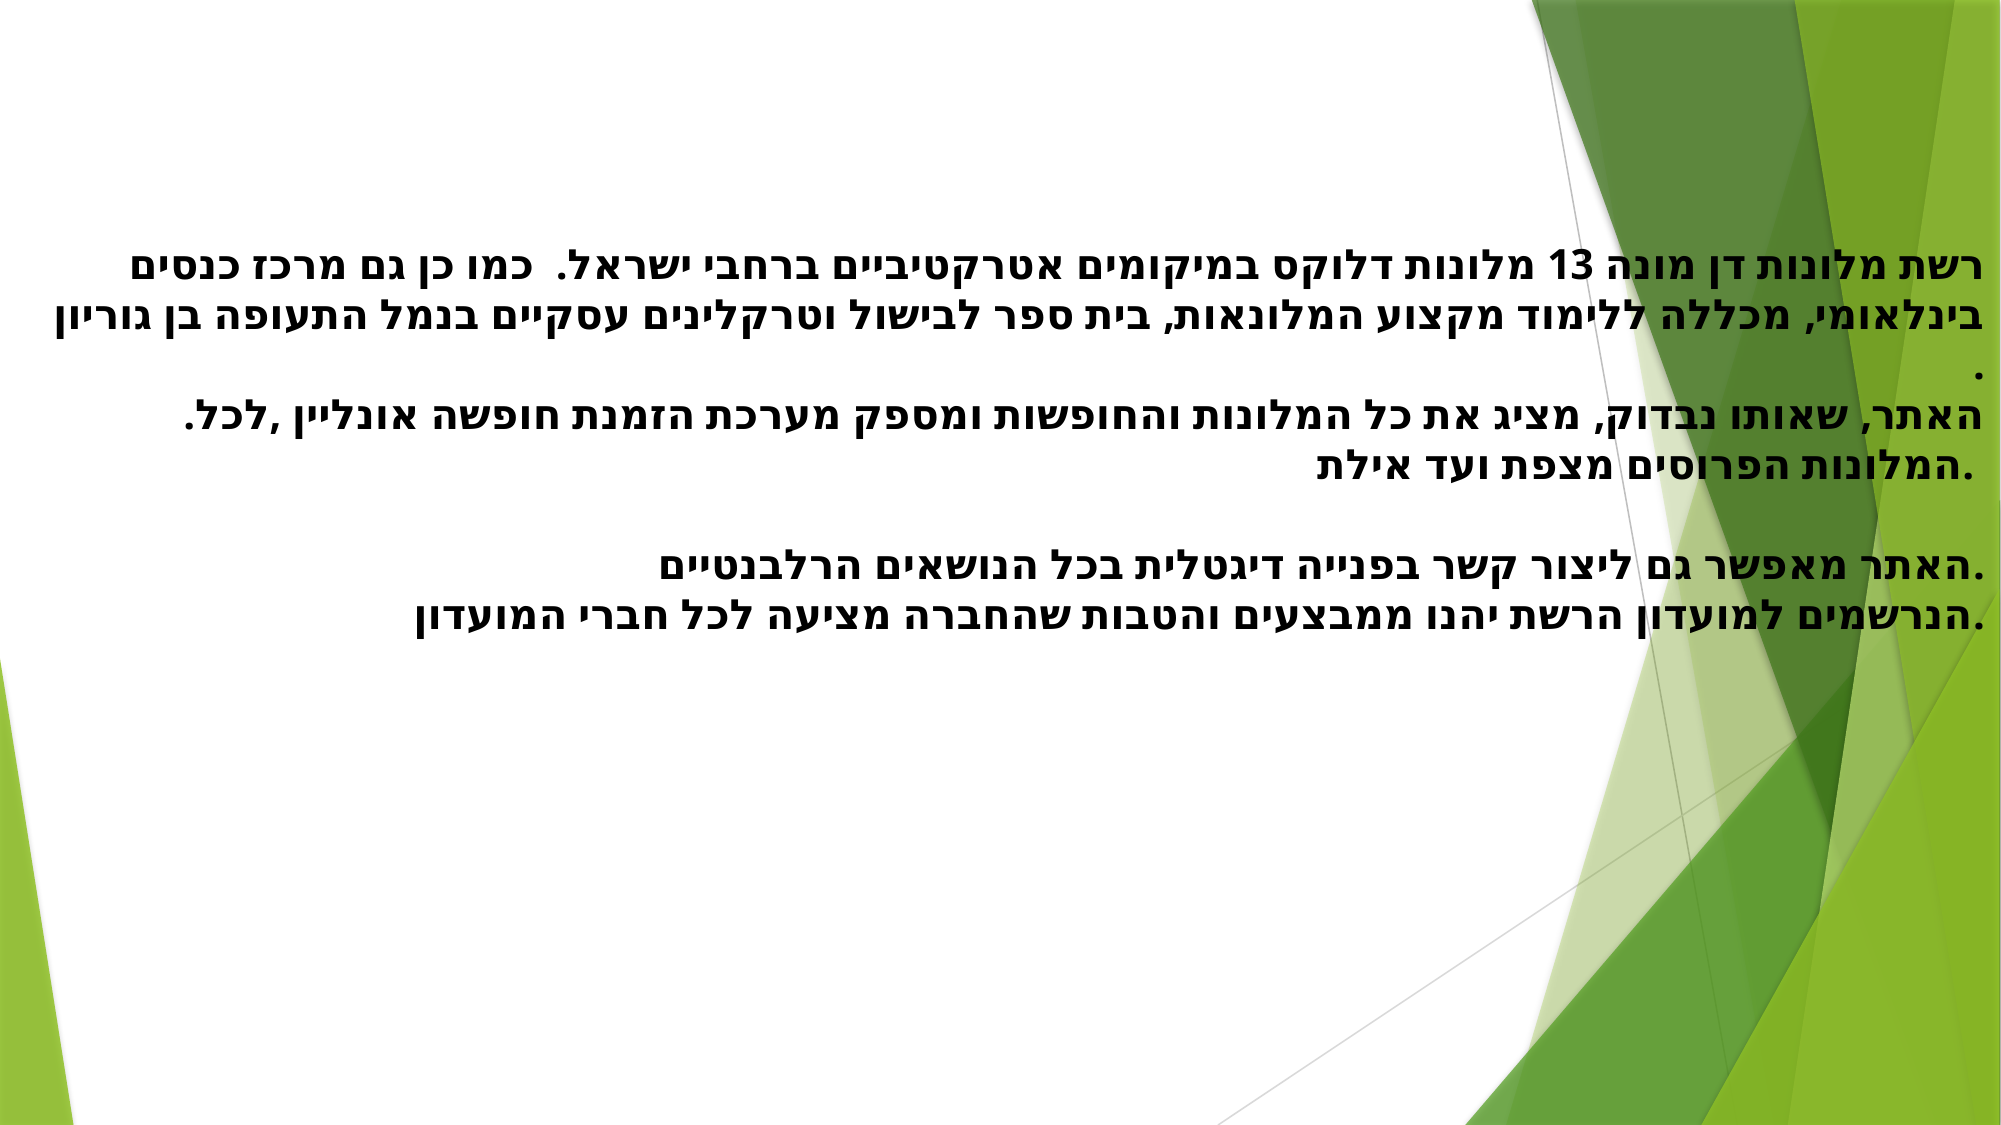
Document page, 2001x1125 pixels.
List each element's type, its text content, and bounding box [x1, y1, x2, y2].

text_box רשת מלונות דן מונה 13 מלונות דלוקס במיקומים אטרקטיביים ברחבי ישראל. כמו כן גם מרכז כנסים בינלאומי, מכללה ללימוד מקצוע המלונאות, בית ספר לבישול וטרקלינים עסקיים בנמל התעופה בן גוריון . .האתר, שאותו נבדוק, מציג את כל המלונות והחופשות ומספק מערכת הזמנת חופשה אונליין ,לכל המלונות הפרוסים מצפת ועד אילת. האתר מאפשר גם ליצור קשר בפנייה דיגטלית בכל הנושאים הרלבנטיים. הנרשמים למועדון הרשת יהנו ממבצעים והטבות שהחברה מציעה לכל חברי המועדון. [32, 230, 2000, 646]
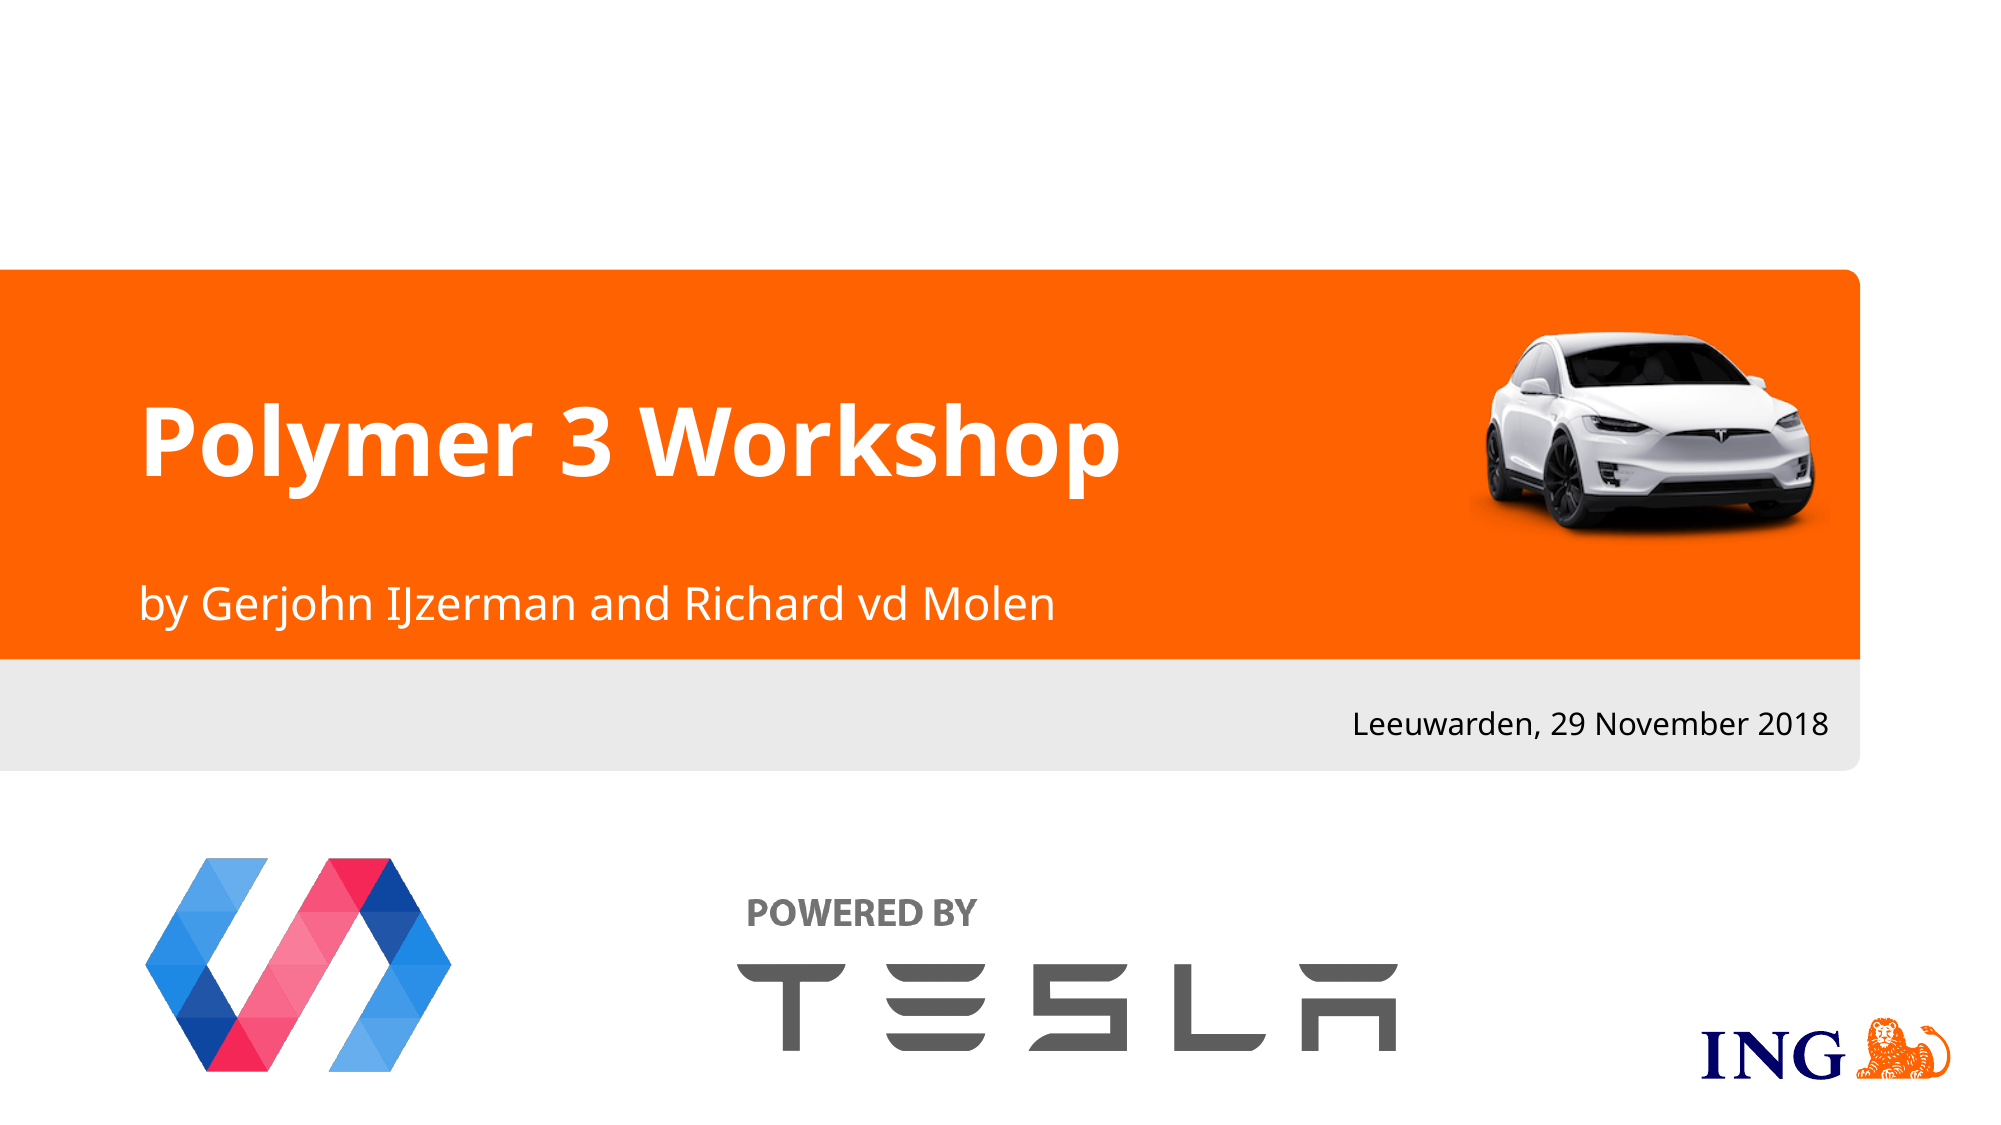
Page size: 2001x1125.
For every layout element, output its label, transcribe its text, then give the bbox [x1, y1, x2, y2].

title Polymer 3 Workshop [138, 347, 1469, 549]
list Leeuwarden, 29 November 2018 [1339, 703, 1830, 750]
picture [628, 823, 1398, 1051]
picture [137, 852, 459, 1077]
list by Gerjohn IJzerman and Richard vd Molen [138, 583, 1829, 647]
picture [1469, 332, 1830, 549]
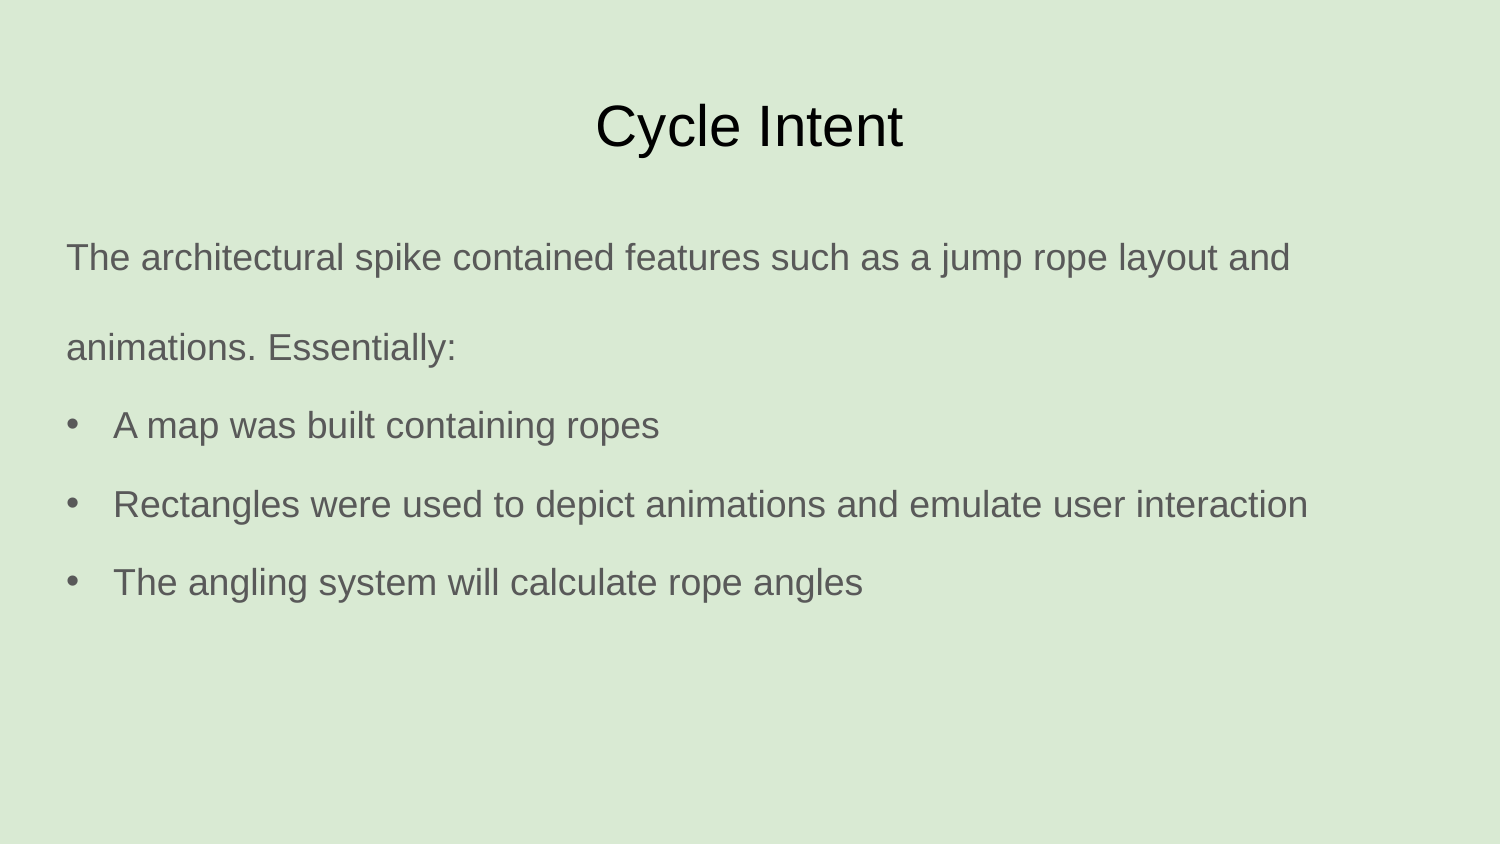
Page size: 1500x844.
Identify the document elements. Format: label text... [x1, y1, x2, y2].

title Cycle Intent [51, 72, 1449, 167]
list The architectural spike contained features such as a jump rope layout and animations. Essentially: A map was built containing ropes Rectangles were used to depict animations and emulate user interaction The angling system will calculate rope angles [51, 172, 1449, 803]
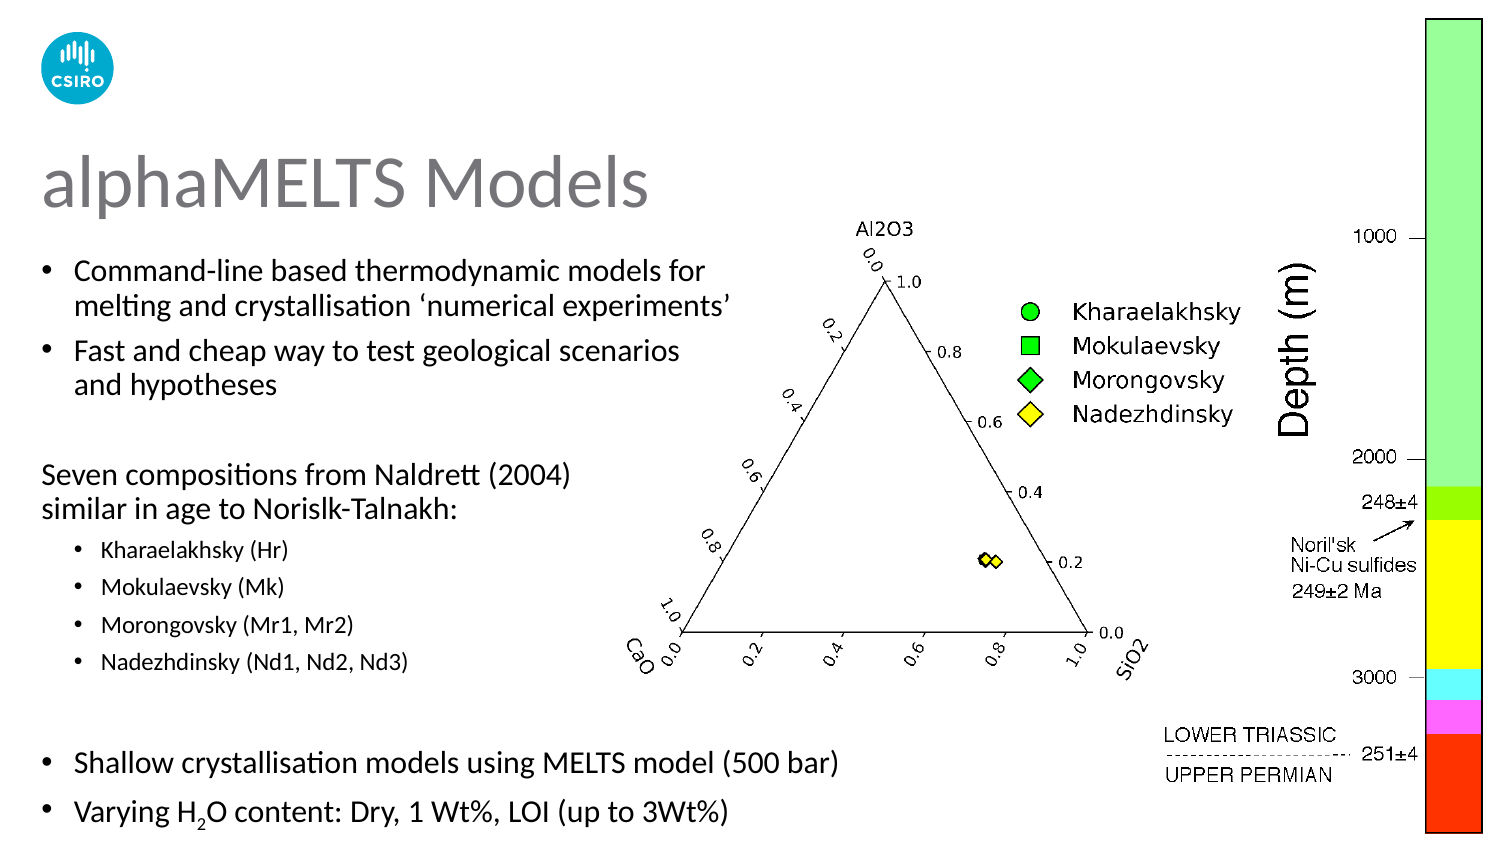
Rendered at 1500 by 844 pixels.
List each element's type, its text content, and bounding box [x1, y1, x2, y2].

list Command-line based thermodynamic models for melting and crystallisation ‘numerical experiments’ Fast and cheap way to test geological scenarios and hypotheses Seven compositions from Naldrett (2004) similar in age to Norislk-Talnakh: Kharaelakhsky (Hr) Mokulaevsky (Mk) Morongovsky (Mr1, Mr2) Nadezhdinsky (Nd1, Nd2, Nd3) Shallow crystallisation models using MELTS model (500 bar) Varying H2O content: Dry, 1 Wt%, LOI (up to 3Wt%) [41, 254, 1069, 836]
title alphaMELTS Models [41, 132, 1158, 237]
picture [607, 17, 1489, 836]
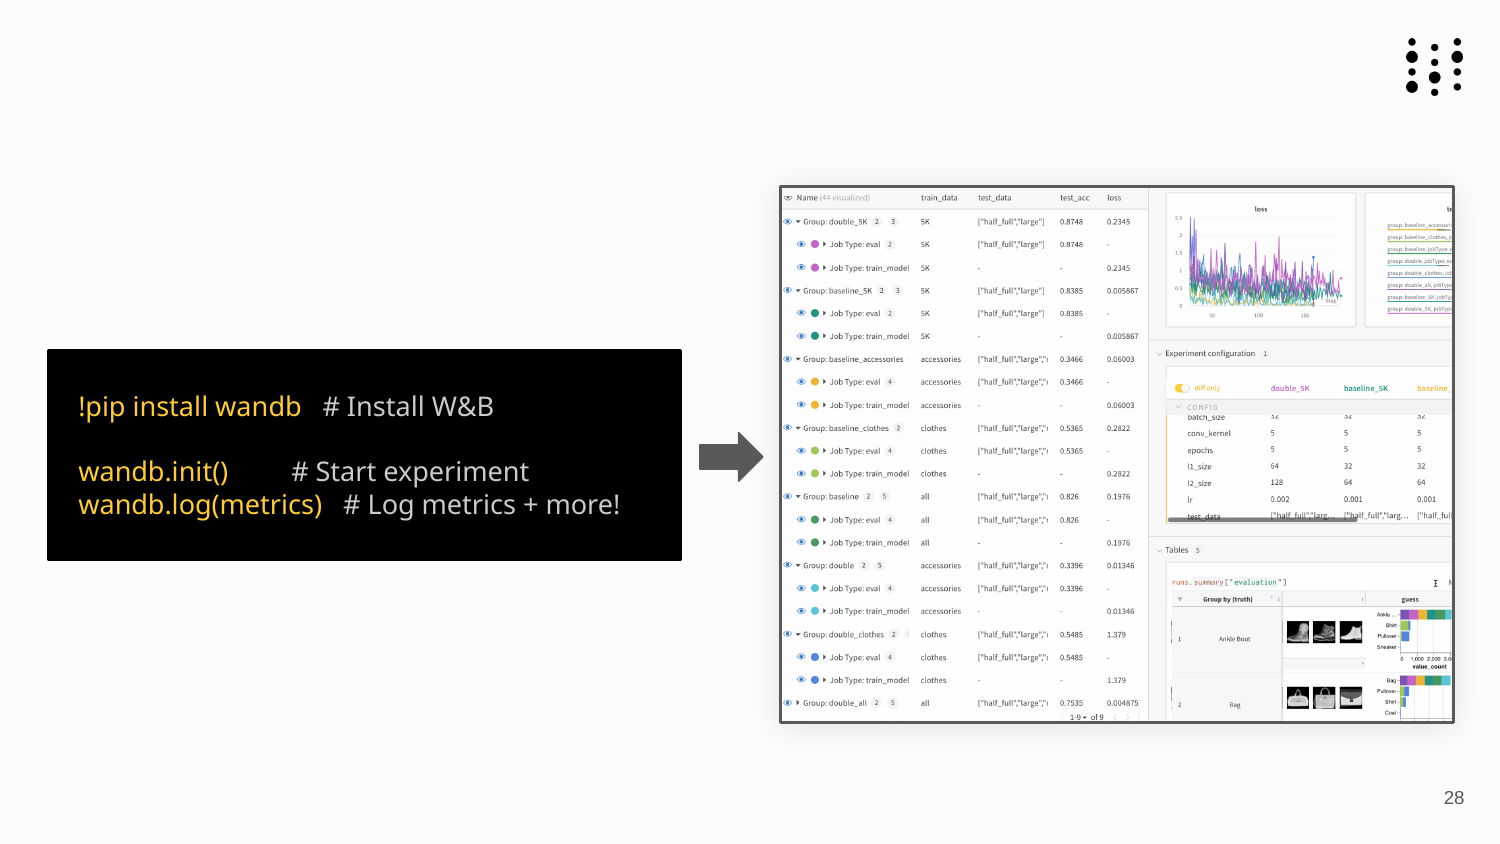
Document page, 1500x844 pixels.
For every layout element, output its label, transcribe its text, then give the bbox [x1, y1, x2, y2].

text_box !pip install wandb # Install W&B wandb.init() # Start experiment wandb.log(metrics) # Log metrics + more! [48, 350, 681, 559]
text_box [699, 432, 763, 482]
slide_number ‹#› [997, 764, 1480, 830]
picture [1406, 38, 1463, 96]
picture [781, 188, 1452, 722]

EXERCISE BRIEF:
When pictures appear in the material, exclude them and retype every other part exactly.

PROBLEM SOLUTION:
Document page, 2001x1125 pixels.
List each element's type, its text content, and bounding box [x1, y1, x2, y2].

text_box רשת מלונות דן מונה 13 מלונות דלוקס במיקומים אטרקטיביים ברחבי ישראל. כמו כן גם מרכז כנסים בינלאומי, מכללה ללימוד מקצוע המלונאות, בית ספר לבישול וטרקלינים עסקיים בנמל התעופה בן גוריון . .האתר, שאותו נבדוק, מציג את כל המלונות והחופשות ומספק מערכת הזמנת חופשה אונליין ,לכל המלונות הפרוסים מצפת ועד אילת. האתר מאפשר גם ליצור קשר בפנייה דיגטלית בכל הנושאים הרלבנטיים. הנרשמים למועדון הרשת יהנו ממבצעים והטבות שהחברה מציעה לכל חברי המועדון. [32, 230, 2000, 646]
Page size: 2001x1125.
For every layout element, output its label, transcribe its text, then give the bbox [x1, y1, x2, y2].

title Polymer 3 Workshop [138, 347, 1469, 549]
list Leeuwarden, 29 November 2018 [1339, 703, 1830, 750]
picture [628, 823, 1398, 1051]
picture [137, 852, 459, 1077]
list by Gerjohn IJzerman and Richard vd Molen [138, 583, 1829, 647]
picture [1469, 332, 1830, 549]
Page size: 1500x844.
Identify the document elements. Format: label text... [x1, y1, x2, y2].

title Cycle Intent [51, 72, 1449, 167]
list The architectural spike contained features such as a jump rope layout and animations. Essentially: A map was built containing ropes Rectangles were used to depict animations and emulate user interaction The angling system will calculate rope angles [51, 172, 1449, 803]
Rendered at 1500 by 844 pixels.
List each element's type, its text content, and bounding box [x1, y1, x2, y2].

list Command-line based thermodynamic models for melting and crystallisation ‘numerical experiments’ Fast and cheap way to test geological scenarios and hypotheses Seven compositions from Naldrett (2004) similar in age to Norislk-Talnakh: Kharaelakhsky (Hr) Mokulaevsky (Mk) Morongovsky (Mr1, Mr2) Nadezhdinsky (Nd1, Nd2, Nd3) Shallow crystallisation models using MELTS model (500 bar) Varying H2O content: Dry, 1 Wt%, LOI (up to 3Wt%) [41, 254, 1069, 836]
title alphaMELTS Models [41, 132, 1158, 237]
picture [607, 17, 1489, 836]
Document page, 1500x844 pixels.
For every layout element, output its label, transcribe its text, then give the bbox [x1, y1, x2, y2].

text_box !pip install wandb # Install W&B wandb.init() # Start experiment wandb.log(metrics) # Log metrics + more! [48, 350, 681, 559]
text_box [699, 432, 763, 482]
slide_number ‹#› [997, 764, 1480, 830]
picture [1406, 38, 1463, 96]
picture [781, 188, 1452, 722]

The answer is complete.